创建void *create_struct(StructType type)
(其中StructType是枚举)但我必须为每个结构编写案例代码,我希望能够定义新的结构而不必编写附加代码。< / p>
我正在尝试这样做,因为我将有许多结构,并且因为allocate函数对每个结构基本上都是相同的,我认为可能有一种“更清洁”的方法。
另外,我知道我可以删除缓冲区并直接将内存分配给所有成员,但我想这样做,因此数据是连续存储的。
答案 0 :(得分:1)
没有通用的方法可以在类型安全的情况下快速松散地播放。这意味着,从技术上讲,真正通用的解决方案将导致未定义的行为。如果我被迫实现这样的东西,我将不得不假设我可以将传入的结构指针视为一个指针数组。并且需要传入每种类型的大小。忽略对齐问题,一些未经测试的代码:
void allocate(void *sp, size_t n, ... /* terminate with 0 */) {
void **sv = sp;
size_t arg, total = 0;
size_t args = 0;
va_list ap;
va_start(ap, n);
while ((arg = va_arg(ap, size_t)) != 0) {
total += arg;
++args;
}
va_end(ap);
*sv = calloc(...);
sv[1] = sv[0];
va_start(ap, n);
while (--args > 0) {
++sv;
sv[1] = (char *)sv[0] + va_arg(ap, size_t);
}
va_end(ap);
}
allocate(a, n, sizeof(type_x), sizeof(type_y), (size_t)0);
allocate(b, n, sizeof(type_w), sizeof(type_y), sizeof(type_z), (size_t)0);
显然是hacky和丑陋。
更好的解决方案应该是为每种类型创建一个单独的分配器函数。但是,您可以创建一个宏来帮助自动生成分配器。更多未经测试的代码如下:
#define CREATE_ALLOCATOR(Type, X_Fields) \
void allocate_##Type (struct Type *sp, size_t n) { \
_Pragma("pop_macro(\"X\")") \
size_t total = 0 \
X_Fields \
; \
void *p; \
sp->buffer = calloc(sizeof(*sp) + total); \
p = sp->buffer; \
_Pragma("pop_macro(\"X\")") \
X_Fields \
; \
}
#include "create_allocator_helper.h"
CREATE_ALLOCATOR(A, X(x) X(y))
#include "create_allocator_helper.h"
CREATE_ALLOCATOR(B, X(w) X(y) X(z))
辅助头文件定义并推送CREATE_ALLOCATOR
宏使用的一些X宏定义:
#ifdef X
#undef X
#endif
#define X(A) ; sp->A = p; p = sp->A + n
#pragma push_macro("X")
#undef X
#define X(A) + sizeof(sp->A)
#pragma push_macro("X")
#undef X
答案 1 :(得分:1)
如果在编译时知道可能n
的集合,可以让每个(成员集)/(数组大小)组合成为它自己的类型,并使用方便的宏来引用正确的。
#include <stddef.h>
/*
We put a type marker at the beginning of each struct.

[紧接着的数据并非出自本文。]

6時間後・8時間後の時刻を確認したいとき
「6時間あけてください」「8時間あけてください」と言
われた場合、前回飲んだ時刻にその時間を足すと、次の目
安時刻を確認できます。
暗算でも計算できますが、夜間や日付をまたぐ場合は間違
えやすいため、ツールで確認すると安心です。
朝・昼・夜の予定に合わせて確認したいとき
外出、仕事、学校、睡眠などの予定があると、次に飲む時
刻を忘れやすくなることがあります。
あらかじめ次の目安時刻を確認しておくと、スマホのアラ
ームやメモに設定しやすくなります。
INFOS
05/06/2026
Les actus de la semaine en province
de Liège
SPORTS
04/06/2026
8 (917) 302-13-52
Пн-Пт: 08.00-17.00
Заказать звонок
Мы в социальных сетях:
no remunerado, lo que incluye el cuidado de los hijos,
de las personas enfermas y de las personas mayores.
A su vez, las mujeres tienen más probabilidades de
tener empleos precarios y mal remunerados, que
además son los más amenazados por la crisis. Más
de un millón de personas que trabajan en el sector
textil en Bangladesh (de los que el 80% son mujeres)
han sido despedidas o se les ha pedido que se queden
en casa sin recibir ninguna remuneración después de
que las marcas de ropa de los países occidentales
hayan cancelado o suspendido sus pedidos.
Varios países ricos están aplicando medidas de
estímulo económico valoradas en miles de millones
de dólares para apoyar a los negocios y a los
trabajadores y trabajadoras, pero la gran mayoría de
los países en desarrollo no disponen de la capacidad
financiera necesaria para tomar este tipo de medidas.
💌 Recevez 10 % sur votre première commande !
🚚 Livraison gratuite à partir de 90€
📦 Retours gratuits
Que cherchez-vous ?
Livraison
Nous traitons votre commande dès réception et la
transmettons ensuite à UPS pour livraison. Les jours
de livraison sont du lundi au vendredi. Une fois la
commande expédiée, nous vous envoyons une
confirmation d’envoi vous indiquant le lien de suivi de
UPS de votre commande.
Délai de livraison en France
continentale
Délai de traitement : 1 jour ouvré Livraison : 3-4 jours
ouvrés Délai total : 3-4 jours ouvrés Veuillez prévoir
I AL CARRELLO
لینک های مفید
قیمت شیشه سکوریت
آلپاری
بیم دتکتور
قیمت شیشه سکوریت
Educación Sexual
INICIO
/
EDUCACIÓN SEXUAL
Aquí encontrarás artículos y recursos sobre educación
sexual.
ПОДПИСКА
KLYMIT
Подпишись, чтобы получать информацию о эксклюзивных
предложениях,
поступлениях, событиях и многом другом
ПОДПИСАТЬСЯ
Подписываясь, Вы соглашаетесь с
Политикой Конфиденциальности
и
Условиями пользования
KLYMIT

There won't be padding before the first member, and all the types
start with a struct Type, so we can do `(struct Type*)&unknown_structure` and be guaranteed to have a valid object that
tells us what type the rest of it is.
In practice, I'd probably use X-Macros to generate an enum containing all the types instead of using strings, to
make comparison faster
*/
struct Type { char *type; size_t n; };
/* We define what types of arrays each structure contains. Since the struct contains the arrays themselves
instead of pointers to them, the memory will be contiguous, +/- a bit of padding. */
#define DECL_A(N) struct A_##N { struct Type type; char x[N]; double y[N]; }
#define DECL_B(N) struct B_##N { struct Type type; size_t n; int x[N]; float y[N]; char z[N]; }
/*
Declare a struct and initialize the type and n members. This one just
declares a local variable, but we could make a malloc version easily enough.
*/
#define CREATE_STRUCT(NAME, TYPE, N) struct TYPE##_##N NAME = { .type = { #TYPE, N} }
/* We declare all struct type/size combinations we'll use */
DECL_A(42);
DECL_A(100);
DECL_B(30);
int main(void) {
int i;
CREATE_STRUCT(foo, A, 42);
CREATE_STRUCT(bar, A, 100);
CREATE_STRUCT(baz, B, 30);
return 0;
}
答案 2 :(得分:0)
这是一种在编译时不需要n
的替代方案。
请注意,我并非完全确定此合法性,但我是
合理地确定它是有效的。这里的关键思想是,如果p
指向a
正确对齐类型T
的内存块,然后((char*)p) + sizeof(T) * N
也必须指向
只要它落在一个已分配的块内,就可以正确对齐内存。
只要这是真的,我很确定这必然是合法的,因为工会
buffer
和Alignment_Hack
保证buffer[0]
适合所有类型。
即使它是合法的,它仍然是一个黑客,所以我不完全确定我推荐它,但它和&# #39;是一个潜在的选择。
#include <stdlib.h>
#include <stdio.h>
#include <assert.h>
/* This MUST contain all types that might be stored in the arrays */
union Alignment_Hack {
short hd;
int d;
char c;
float hf;
double f;
};
/* This struct is used for *all* structures. The structure-specific details get specified later */
struct Variable_Structure {
size_t num_arrays;
void **arrays;
union {
union Alignment_Hack *hack;
char *buffer;
} u; //u.buffer[0] is guaranteed to be properly aligned for anything in the union
};
//Here's where the details for a specific struct (struct A {short x; double y; int z; }) are specified.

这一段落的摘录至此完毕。